Objectif 1:
Relevez chacun des noms propres distincts qui figurent dans l'extrait source.
Objectif 2:
Poursuivez l'entretien avec Andréa Ferréol sur La Grande Bouffe à partir de sa dernière phrase.

Extrait source:
Jeune comédienne, Andréa Ferréol a participé au tournage "La Grande Bouffe", de Marco Ferreri. Elle se souvient d'un tournage joyeux et du scandale qui a accompagné le film devenu culte.

Quelle place tient le film La Grande Bouffe de Marco Ferreri dans votre vie et votre carrière ?

C’est le premier film important de ma vie. C’est un film très très important. Sans ce film, probablement, vous ne m’interviewerez pas aujourd’hui.

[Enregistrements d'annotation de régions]
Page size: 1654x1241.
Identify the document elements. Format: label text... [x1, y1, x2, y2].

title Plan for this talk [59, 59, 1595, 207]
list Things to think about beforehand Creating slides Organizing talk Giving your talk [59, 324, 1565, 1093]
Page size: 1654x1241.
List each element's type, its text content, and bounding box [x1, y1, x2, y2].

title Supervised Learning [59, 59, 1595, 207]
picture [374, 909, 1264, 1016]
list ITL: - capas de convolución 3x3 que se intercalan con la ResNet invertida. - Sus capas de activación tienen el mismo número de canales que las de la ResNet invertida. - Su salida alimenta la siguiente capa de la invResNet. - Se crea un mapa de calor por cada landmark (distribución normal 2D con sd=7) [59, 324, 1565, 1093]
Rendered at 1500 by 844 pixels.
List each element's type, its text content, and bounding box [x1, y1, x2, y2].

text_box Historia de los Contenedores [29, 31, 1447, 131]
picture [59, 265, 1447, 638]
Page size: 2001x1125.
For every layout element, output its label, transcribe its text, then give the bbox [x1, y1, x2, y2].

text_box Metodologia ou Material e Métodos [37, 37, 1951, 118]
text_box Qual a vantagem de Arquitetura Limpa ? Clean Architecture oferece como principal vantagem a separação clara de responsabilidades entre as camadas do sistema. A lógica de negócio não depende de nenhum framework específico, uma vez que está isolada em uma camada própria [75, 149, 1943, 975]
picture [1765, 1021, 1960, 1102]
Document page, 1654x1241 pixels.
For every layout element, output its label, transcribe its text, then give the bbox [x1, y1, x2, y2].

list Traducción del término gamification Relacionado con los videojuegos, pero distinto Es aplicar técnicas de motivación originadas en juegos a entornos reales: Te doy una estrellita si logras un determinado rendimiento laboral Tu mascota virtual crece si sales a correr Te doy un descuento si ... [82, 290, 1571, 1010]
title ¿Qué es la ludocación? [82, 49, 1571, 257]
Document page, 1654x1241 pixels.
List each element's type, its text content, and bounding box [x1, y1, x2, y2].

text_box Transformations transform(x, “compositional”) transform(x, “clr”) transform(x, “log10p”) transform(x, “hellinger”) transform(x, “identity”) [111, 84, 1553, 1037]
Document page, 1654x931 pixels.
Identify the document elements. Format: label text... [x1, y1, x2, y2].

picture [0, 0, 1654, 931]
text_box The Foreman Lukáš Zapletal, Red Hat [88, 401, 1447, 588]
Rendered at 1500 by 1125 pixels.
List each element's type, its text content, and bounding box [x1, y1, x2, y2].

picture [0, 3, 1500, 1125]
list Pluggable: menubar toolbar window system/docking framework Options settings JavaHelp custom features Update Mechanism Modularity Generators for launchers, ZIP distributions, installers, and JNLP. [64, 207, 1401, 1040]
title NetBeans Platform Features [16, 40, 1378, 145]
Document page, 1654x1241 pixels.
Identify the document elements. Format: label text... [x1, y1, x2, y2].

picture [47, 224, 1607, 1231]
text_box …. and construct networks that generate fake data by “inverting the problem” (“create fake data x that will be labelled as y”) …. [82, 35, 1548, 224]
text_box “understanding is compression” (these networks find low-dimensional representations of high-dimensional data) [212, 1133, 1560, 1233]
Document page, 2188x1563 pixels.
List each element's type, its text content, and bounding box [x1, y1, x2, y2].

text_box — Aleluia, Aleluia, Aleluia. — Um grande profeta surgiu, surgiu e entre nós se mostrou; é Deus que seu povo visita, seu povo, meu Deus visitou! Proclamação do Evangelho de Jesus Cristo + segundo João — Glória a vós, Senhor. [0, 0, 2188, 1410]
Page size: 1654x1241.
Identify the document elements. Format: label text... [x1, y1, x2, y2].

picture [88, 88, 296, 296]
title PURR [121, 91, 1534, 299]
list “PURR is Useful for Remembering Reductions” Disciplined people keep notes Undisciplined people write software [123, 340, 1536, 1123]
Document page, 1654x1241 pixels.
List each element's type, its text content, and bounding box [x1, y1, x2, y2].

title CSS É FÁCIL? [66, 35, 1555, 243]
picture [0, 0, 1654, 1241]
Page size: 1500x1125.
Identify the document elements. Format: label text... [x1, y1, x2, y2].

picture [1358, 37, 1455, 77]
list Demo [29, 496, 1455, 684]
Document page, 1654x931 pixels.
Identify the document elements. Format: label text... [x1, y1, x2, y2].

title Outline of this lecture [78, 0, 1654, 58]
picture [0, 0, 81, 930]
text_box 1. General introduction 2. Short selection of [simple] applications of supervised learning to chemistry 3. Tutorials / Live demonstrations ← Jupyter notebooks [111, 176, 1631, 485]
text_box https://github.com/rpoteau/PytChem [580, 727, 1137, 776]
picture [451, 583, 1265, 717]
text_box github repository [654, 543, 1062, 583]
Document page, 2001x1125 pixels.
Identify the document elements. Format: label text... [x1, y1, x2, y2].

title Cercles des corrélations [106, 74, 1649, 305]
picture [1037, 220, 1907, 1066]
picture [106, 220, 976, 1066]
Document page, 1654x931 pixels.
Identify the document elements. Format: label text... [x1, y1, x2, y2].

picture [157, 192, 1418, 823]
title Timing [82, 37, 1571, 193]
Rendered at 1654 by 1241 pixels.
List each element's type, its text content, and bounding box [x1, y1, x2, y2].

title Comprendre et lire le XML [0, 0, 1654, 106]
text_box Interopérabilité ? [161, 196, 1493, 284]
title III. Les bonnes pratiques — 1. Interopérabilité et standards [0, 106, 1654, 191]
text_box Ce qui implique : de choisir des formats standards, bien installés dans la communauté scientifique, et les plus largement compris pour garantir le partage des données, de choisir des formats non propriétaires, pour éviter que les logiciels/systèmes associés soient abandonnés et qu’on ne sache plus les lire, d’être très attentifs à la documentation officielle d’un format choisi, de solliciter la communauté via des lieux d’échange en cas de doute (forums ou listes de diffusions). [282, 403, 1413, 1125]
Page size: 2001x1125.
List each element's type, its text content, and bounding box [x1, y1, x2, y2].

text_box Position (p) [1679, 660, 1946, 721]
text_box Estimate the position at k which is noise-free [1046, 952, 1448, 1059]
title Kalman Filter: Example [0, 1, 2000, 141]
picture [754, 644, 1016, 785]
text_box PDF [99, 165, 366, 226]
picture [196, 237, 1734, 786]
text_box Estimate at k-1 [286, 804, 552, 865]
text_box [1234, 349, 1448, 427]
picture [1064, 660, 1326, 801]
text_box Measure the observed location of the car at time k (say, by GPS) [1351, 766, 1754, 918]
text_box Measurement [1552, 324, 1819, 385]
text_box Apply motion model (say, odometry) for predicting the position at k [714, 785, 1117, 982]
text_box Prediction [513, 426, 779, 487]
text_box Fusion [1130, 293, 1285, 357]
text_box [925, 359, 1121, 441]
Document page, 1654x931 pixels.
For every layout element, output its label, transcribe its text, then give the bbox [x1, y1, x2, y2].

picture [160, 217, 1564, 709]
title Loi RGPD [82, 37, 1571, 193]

Réponse 1:
Andréa Ferréol, La Grande Bouffe, Marco Ferreri

Réponse 2:
C’est un film qui m’a porté bonheur. J’ai quand même fait une jolie carrière, pas immense, mais très jolie avec les plus grands metteurs en scène des années 1970 à 1990, avec les plus grands acteurs européens et américains de l’époque. Donc pour moi, c’est un film fétiche. Je l’ai tout de suite senti dans le bureau du jeune homme qui m’avait convoqué. Il m'a dit : "C’est un film avec quatre comédiens, Mastroianni, Tognazzi, Noiret et Piccoli. Il va falloir que vous grossissiez, mais attendez, on va montrer vos photos au metteur en scène pour savoir". Je suis sortie là, je me suis mise à manger en me disant, que ce film, je le ferai.

Depuis, je me dis pourquoi je n’ai pas une deuxième chance comme ça. J’ai tourné, j’ai beaucoup travaillé, je travaille encore beaucoup, mais je n’ai pas eu à nouveau un rôle comme celui-là.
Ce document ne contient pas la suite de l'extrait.